A key part of George w. Bush's new autobiography is his admission that, while President, he committed the war crime of authorizing waterboarding of al Qaeda suspects. Long settled American law holds that waterboarding is torture and, as such, a criminal act.
To justify his war crime Bush made the claim that information tortured out of these suspects, "helped break up plots to attack American diplomatic facilities abroad, Heathrow airport, and Canary Wharf in London, and multiple targets in the United States."
According to The Guardian, British officials say there is no evidence to support Bush's claims that waterboarding saved the lives of any Britons.
" It is not the first time information extracted from Mohammed has been claimed as helping to prevent al-Qaida attacks on British targets. Mohammed cited attacks on Heathrow, Big Ben and Canary Wharf in a list of 31 plots he described at Guantánamo Bay after he was subjected to waterboarding 183 times following his capture in Pakistan in March 2003. The Heathrow alert in fact happened a month before his arrest, with army tanks parked around the airport, in what was widely regarded as an overreaction."
Oopsie! If you're going to confess to a war crime and then seek to justify it, you really need to have your facts straight. Don't try to justify it with things that happened a month before the crimes were actually commenced. But wait, there's more.
Der Spiegel reports that former German chancellor, Gerhard Shroder, has come right out and accused George of deliberately lying.
" In his memoirs, called "Decision Points" and released on Tuesday, Bush writes that Schröder told him in January 2002 that the US president had his full support when it came to his aggressive Iraq policy.
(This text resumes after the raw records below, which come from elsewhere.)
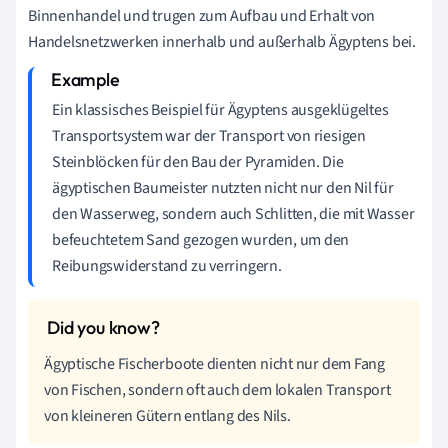
Binnenhandel und trugen zum Aufbau und Erhalt von
Handelsnetzwerken innerhalb und außerhalb Ägyptens bei.
Ein klassisches Beispiel für Ägyptens ausgeklügeltes
Transportsystem war der Transport von riesigen
Steinblöcken für den Bau der Pyramiden. Die
ägyptischen Baumeister nutzten nicht nur den Nil für
den Wasserweg, sondern auch Schlitten, die mit Wasser
befeuchtetem Sand gezogen wurden, um den
Reibungswiderstand zu verringern.
Ägyptische Fischerboote dienten nicht nur dem Fang
von Fischen, sondern oft auch dem lokalen Transport
von kleineren Gütern entlang des Nils.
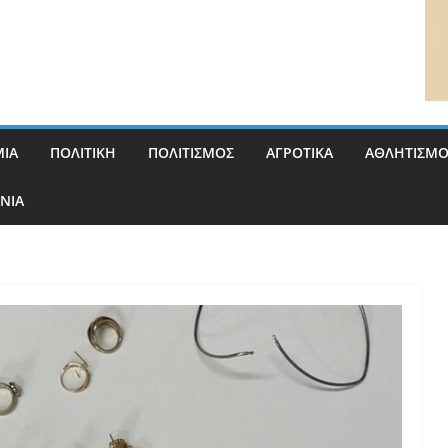
ΙΑ
ΠΟΛΙΤΙΚΗ
ΠΟΛΙΤΙΣΜΟΣ
ΑΓΡΟΤΙΚΑ
ΑΘΛΗΤΙΣΜΟ
ΝΙΑ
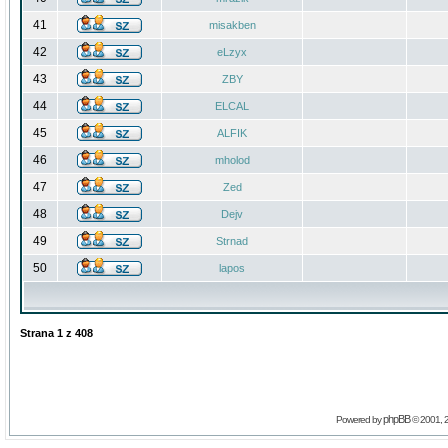
41
misakben
42
eLzyx
43
ZBY
44
ELCAL
45
ALFIK
46
mholod
47
Zed
48
Dejv
49
Strnad
50
lapos
Strana
1
z
408
phpBB
Powered by
© 2001, 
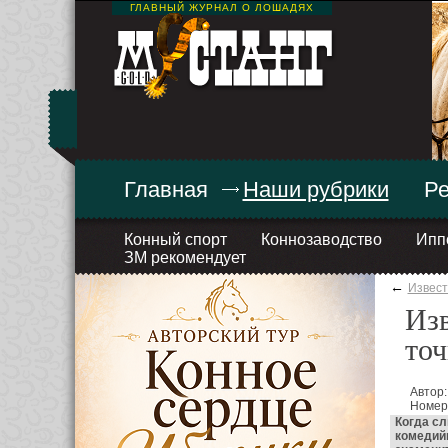
ГЛАВНЫЙ ЖУРНАЛ О ЛОШАДЯХ
Главная
Наши рубрики
Ре
Конный спорт
Коннозаводство
Ипп
ЗМ рекомендует
←
Извес
Изв
точ
Автор:
Номер
Когда сл
комедийн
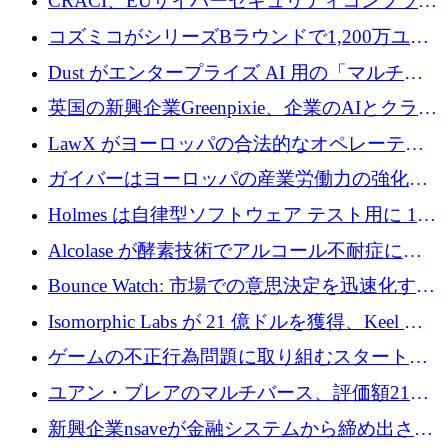
CRACI、EUサイバーセキュリティコンプライ
アンスプラットフォームのために140万ユーロ
コズミコがシリーズBラウンドで1,200万ユー
を調達
ロを調達
Dust がエンタープライズ AI 用の「マルチプ
レイヤー」オペレーティング システムを構築
英国の新興企業Greenpixie、企業のAIとクラウ
するシリーズ B で 4,000 万ドルを調達
ドのエネルギー無駄を削減するために470万ポ
LawX がヨーロッパの合法的なオペレーティ
ンドを調達
ング システムを構築するために 750 万ユーロ
ガイバーはヨーロッパの産業労働力の強化に
を調達
貢献するために 140 万ユーロを獲得
Holmes は自律型ソフトウェア テスト用に 110
万ユーロのプレシードを提供して開始
Alcolase が酵素技術でアルコール不耐症に取
り組むために 150 万ユーロを調達
Bounce Watch: 市場での意思決定を迅速化する
ためのインテリジェンス層を構築する
Isomorphic Labs が 21 億ドルを獲得、Keel の
ネオバンク後の軸、ポーランドのソフトウェ
ゲームの不正行為問題に取り組むスタートア
ア進化
ップを紹介する
ユアン・ブレアのマルチバース、評価額21億
ドルで7,000万ドルを調達
新興企業nsaveが金融システムから締め出され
Bush wrote that Schröder indicated he would even stand behind Bush should the US go to war against the country.
On Tuesday evening in Berlin, Schröder denied that he ever made such a promise. "The former American president is not telling the truth," he said. He said the meeting in question focused on the terror attacks of Sept. 11, 2001 and whether those responsible were supported by the Iraqi dictator Saddam Hussein
"Just as I did during my subsequent meetings with the American president, I made it clear that, should Iraq ... prove to have provided protection and hospitality to al-Qaida fighters, Germany would reliably stand beside the US," Shröder said. "This connection, however, as it became clear during 2002, was false and constructed."
Oh, my goodness, there goes another of Bush's balloons shot down - his claim that he had no idea his intelligence on Iraq was flat out wrong. Of course it was wrong, it was "false and constructed." That's constructed as in plainly made up.